Kreis Heinsberg: Werden am Ende aus drei Berufskollegs zwei?

Kreis Heinsberg: Werden am Ende aus drei Berufskollegs zwei?

Mittel- bis längerfristig ist im Kreis Heinsberg angesichts sinkender Schülerzahlen die Fusion der beiden Geilenkirchener Berufskollegs Ernährung — Sozialwesen — Technik und Wirtschaft vorgesehen. Dies ist dem Schulentwicklungsplan für die Berufskollegs im Kreis Heinsberg zu entnehmen, der jetzt im Schulausschuss des Kreises vorgestellt wurde.

Demnach würden am Ende aus drei Berufskollegs im Kreis Heinsberg zwei; jeweils eins in Geilenkirchen und Erkelenz. Die Projektgruppe Bildung und Region (Bonn) hat in ihrem 100 Seiten umfassenden Gutachten festgestellt, dass die Schülerzahl an den drei Berufskollegs im Kreis Heinsberg sich vom Schuljahr 2006/07 bis zum Schuljahr 2012/13 „nur wenig“ um rund vier Prozent von insgesamt 6532 auf 6271 verringert habe. Doch für die nächsten Jahre prognostizierte sie drastische Rückgänge: auf 5423 im Schuljahr 2017/18 und sogar auf 4067 im Schuljahr 2023/24. Damit läge dann die Schülerzahl um rund ein Drittel unter dem aktuellen Stand.

Das Berufskolleg Wirtschaft in Geilenkirchen gehöre mit dem Nelly-Pütz-Berufskolleg in Düren und dem Berufskolleg Herzogenrath in der Städteregion Aachen zu den kleineren Berufskollegs in der Region, deren Perspektiven vor dem Hintergrund der zukünftigen demografischen Entwicklung als „grenzwertig“ betrachtet werden müssten. Zu diesem Schluss kommt die Bonner Projektgruppe, die aktuell auch für die Städteregion Aachen und den Kreis Düren solche Pläne für die Berufskollegs erstellt. Danach soll ein regionaler Abstimmungsprozess erfolgen.

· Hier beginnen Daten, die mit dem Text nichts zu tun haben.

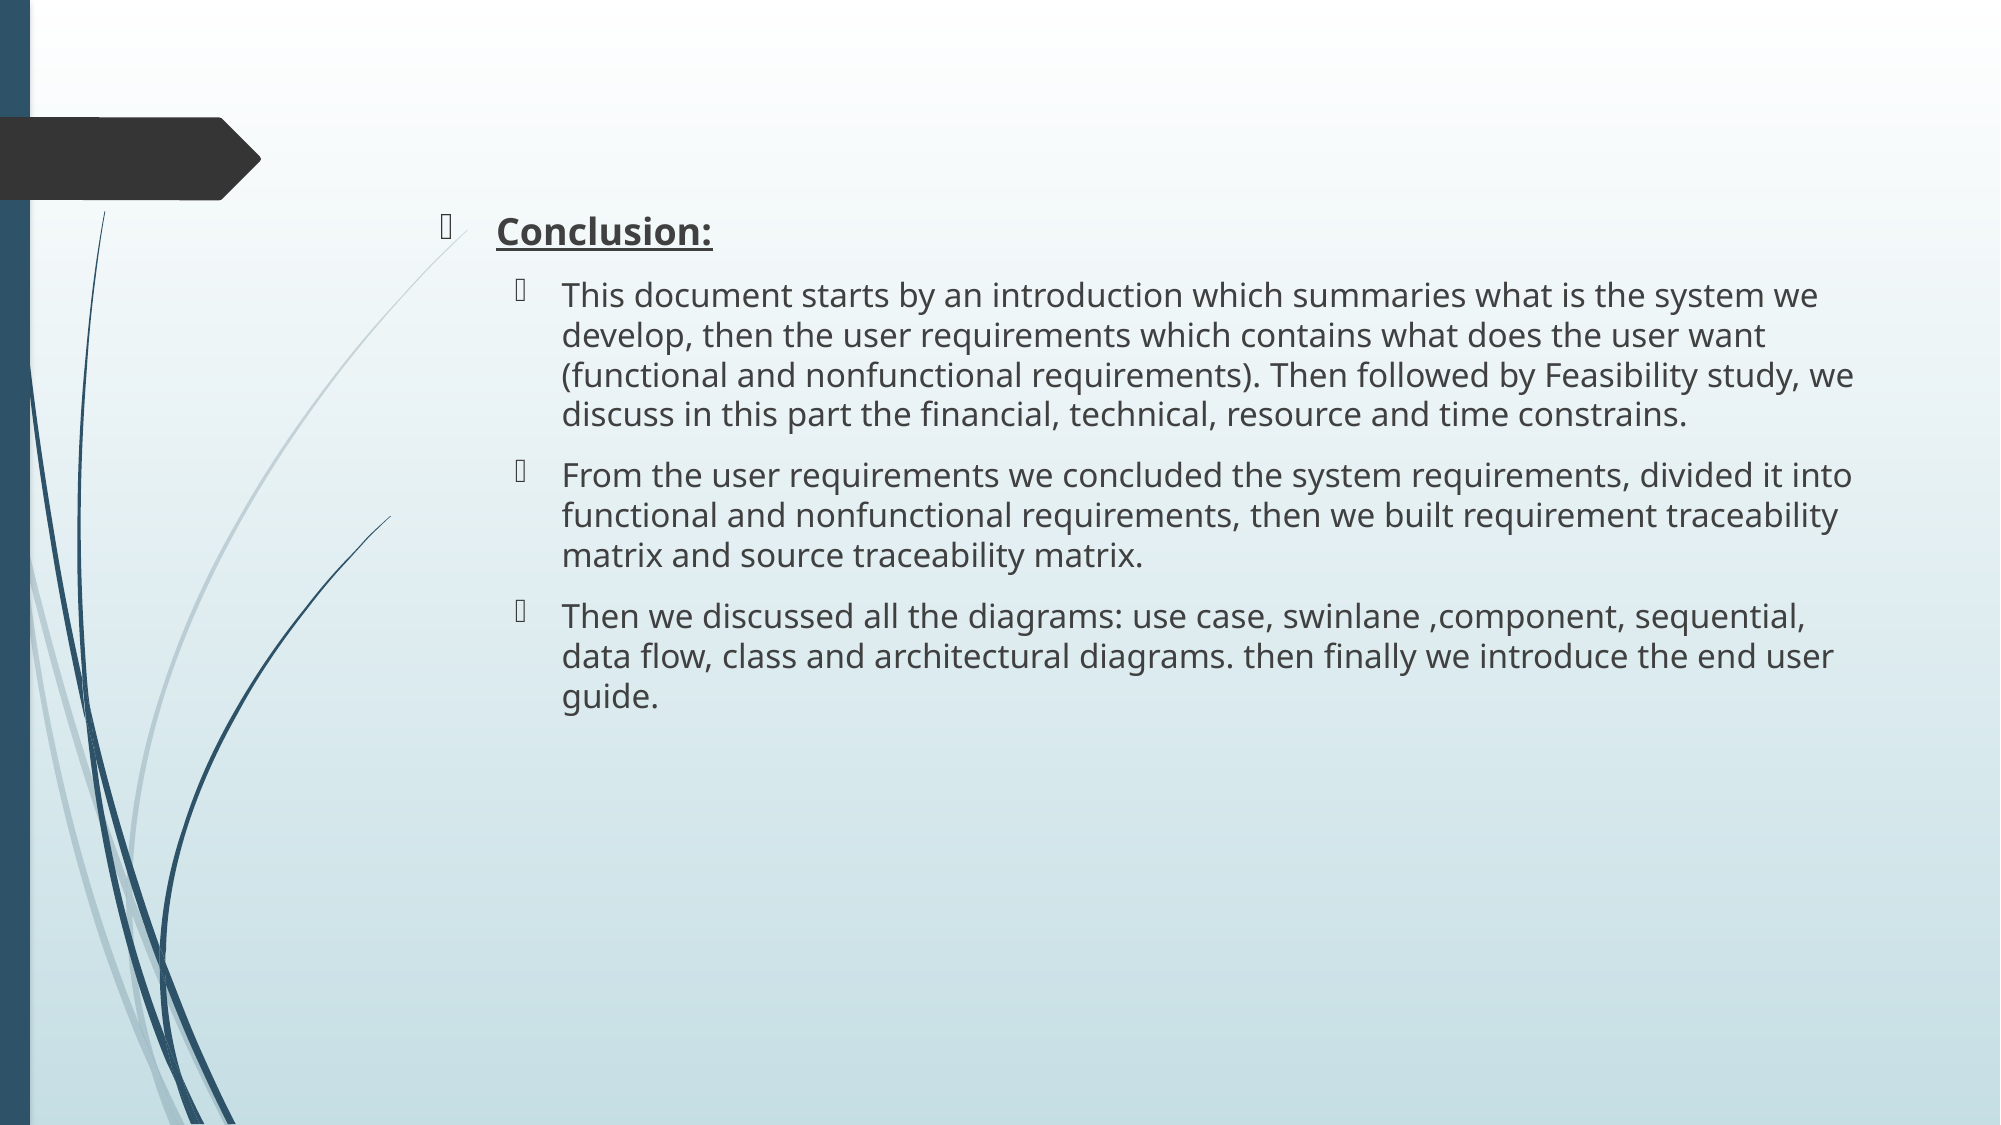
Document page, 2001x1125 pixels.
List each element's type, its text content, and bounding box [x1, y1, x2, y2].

Zentrum für Bau in Geilenkirchen?

Erreicht werden soll letztlich ein regional abgestimmtes Bildungsangebot. Dazu soll die regionale Konzentration von Bildungsgängen gehören. Der Kreis Heinsberg — so hat es jedenfalls der Gutachter formuliert — strebt dabei an, die Bildungsgänge des Bauhaupt- und Baunebengewerbes am Standort Geilenkirchen zu beschulen. „In diesem regionalen Kompetenzzentrum Bau könnten die Bauberufe aus der gesamten Region zu einem tragfähigen Angebots- und Kompetenzspektrum zusammengefasst werden, wozu auch der Ausbildungsgang Dachdecker gehören sollte.“

Kreisintern würden dann auch die Anlagenmechaniker im Bereich Sanitär-, Heizungs- und Klimatechnik von Erkelenz zu diesem Zentrum für Bau in Geilenkirchen wechseln, während die Metallbauer von Geilenkirchen nach Erkelenz umziehen würden. Andererseits schlage der Kreis Heinsberg vor, den Ausbildungsgang Mechatroniker für die gesamte Region in Aachen zu konzentrieren, ihn also von Geilenkirchen nach ­Aachen zu verlagern.

Mit der Forderung, den Baubereich in Geilenkirchen zu etablieren, werde sich der Kreis Heinsberg „nicht zum Freund der Nachbarn“ machen, räumte Hubertus Schober von der Projektgruppe Bildung und Region ein. Jeder mache jetzt seinen Aufschlag, aber klar sei: Die regionale Abstimmung, ob sie schnell oder langwierig zu erreichen sei, „muss sein“.

Kreisintern ist von einer Optimierung der Bildungsangebote an den beiden Standorten in Geilenkirchen und Erkelenz die Rede — mit der Konzentration einzelner Bildungsgänge an einem Standort. So könnten beispielsweise die ­Büroberufe am Standort Erkelenz zusammengefasst werden und die Beschulung für Industriekaufleute am Standort Geilenkirchen erfolgen. Das Wirtschaftsgymnasium würde es demnach nur noch an ­einem Standort — vermutlich in Geilenkirchen — geben.